Il n’empêche, la directive 2004/38 a omis la question de la réinsertion des anciens détenus dans l’État membre d’accueil. Ceux-ci sont pourtant toujours liés à leurs familles. La détention prive évidemment les couples d’une vie commune. Mais le regroupement familial doit-il être évacué pour autant ? On pressent que l’expulsion de M. Onuekwere sera dirimante pour ses chances d’intégration dans la société britannique.

L’avocat général Yves Bot précisait dans ses conclusions que le droit de séjour permanent d’un ressortissant d’un État tiers membre de la famille d’un citoyen de l’Union n’est en aucun cas un droit autonome, mais un droit dérivé du droit de séjour permanent de ce citoyen.

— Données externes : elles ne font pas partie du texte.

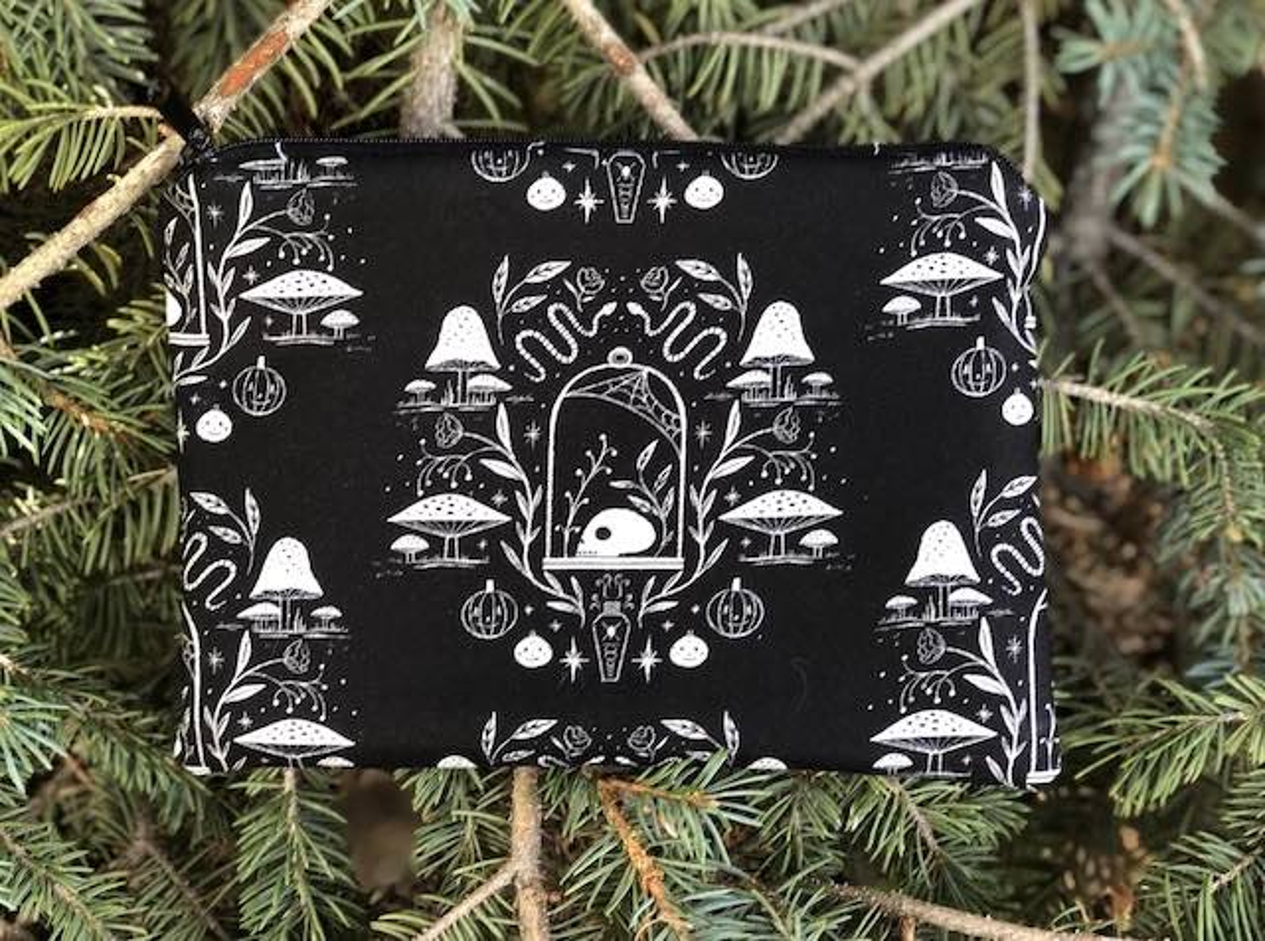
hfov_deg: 33.9
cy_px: 470
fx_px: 2077
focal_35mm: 57
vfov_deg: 25.5
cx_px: 632
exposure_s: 1/30
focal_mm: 6.6
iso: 80
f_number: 2.8
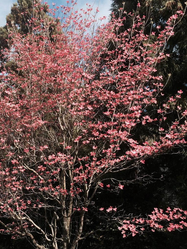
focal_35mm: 44
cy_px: 146
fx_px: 317
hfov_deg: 32.6
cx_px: 62
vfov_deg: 42.8
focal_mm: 4.15
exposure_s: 1/1026
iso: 32
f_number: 2.2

Ce droit dérivé est fragile si ce n’est amoindri. Le ressortissant portant la nationalité d’un État tiers à l’Union doit, pour être protégé par la directive, en respecter la ratio legis. Or, le système de la directive est, toujours selon l’avocat général, « axé sur le renforcement de la cohésion sociale dans lequel le droit de séjour permanent apparaît comme un facteur clé en tant qu’élément de la citoyenneté de l’Union » (par. 43 des conclusions). L’effort d’intégration est donc récompensé par l’octroi d’une protection renforcée. Elle permet d’accroître encore le sentiment d’appartenance à la société de l’État membre d’accueil en formant une sorte de cercle vertueux de la citoyenneté. La commission d’infractions, à l’inverse, témoigne d’un refus d’intégration. Ce refus est interprété, par le juge, comme rendant impossible l’activation des dispositions protectrices de la directive 2004/38.

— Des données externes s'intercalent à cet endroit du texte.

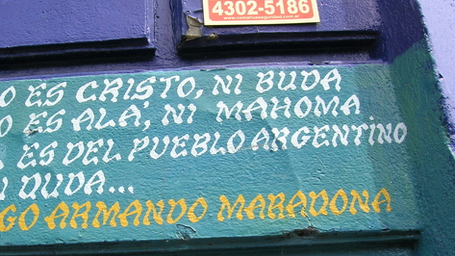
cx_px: 174
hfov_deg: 43.4
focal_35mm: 47
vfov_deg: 25.1
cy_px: 192
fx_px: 567
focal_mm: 5.7
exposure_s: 1/149
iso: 50
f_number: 4.9
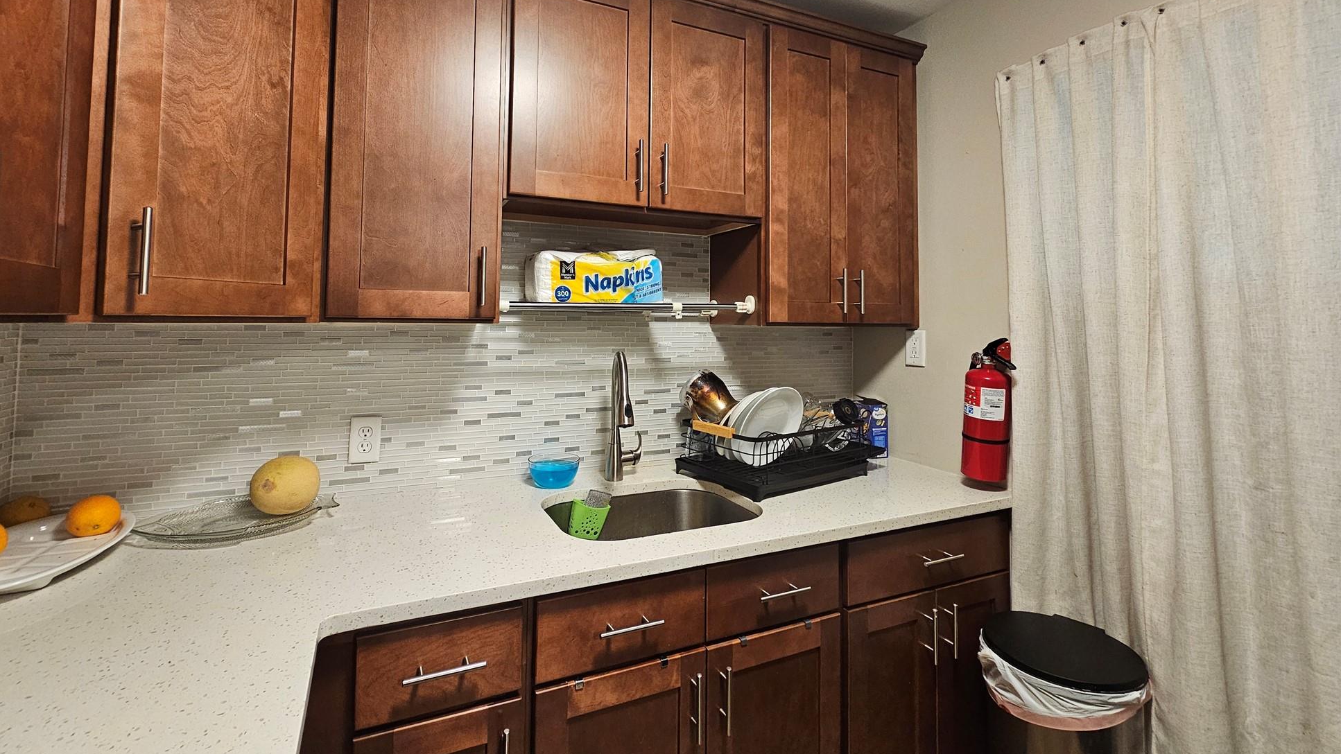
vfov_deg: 69.6
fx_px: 533
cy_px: 292
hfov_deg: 102.9
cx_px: 632
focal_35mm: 15
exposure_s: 1/60
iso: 320
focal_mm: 2.2
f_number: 2.2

Si l’affaire Onuekwere ne saurait être analysée comme un tournant sécuritaire dans la politique jurisprudentielle de la Cour de justice, la réflexion, poussée un peu plus loin, amène à s’interroger sur la cohérence d’ensemble de la décision. La Cour évoque les « valeurs exprimées par la société de l’État membre d’accueil dans (son) droit pénal ». Mais, précisément, l’une des valeurs fondatrices du droit pénal n’est-elle pas la réinsertion sociale du détenu dans la société ? Les propos du professeur Bouloc sont limpides sur le sujet : « le souci de la réinsertion sociale du condamné conduit à organiser le régime pénitentiaire de façon à ne plus voir dans le détenu un simple numéro privé de personnalité, mais un homme, à qui il faut redonner, au besoin, le respect de lui-même » (B. Bouloc, Droit pénal général, Précis Dalloz, 2013, 23e éd., n° 534, p. 439).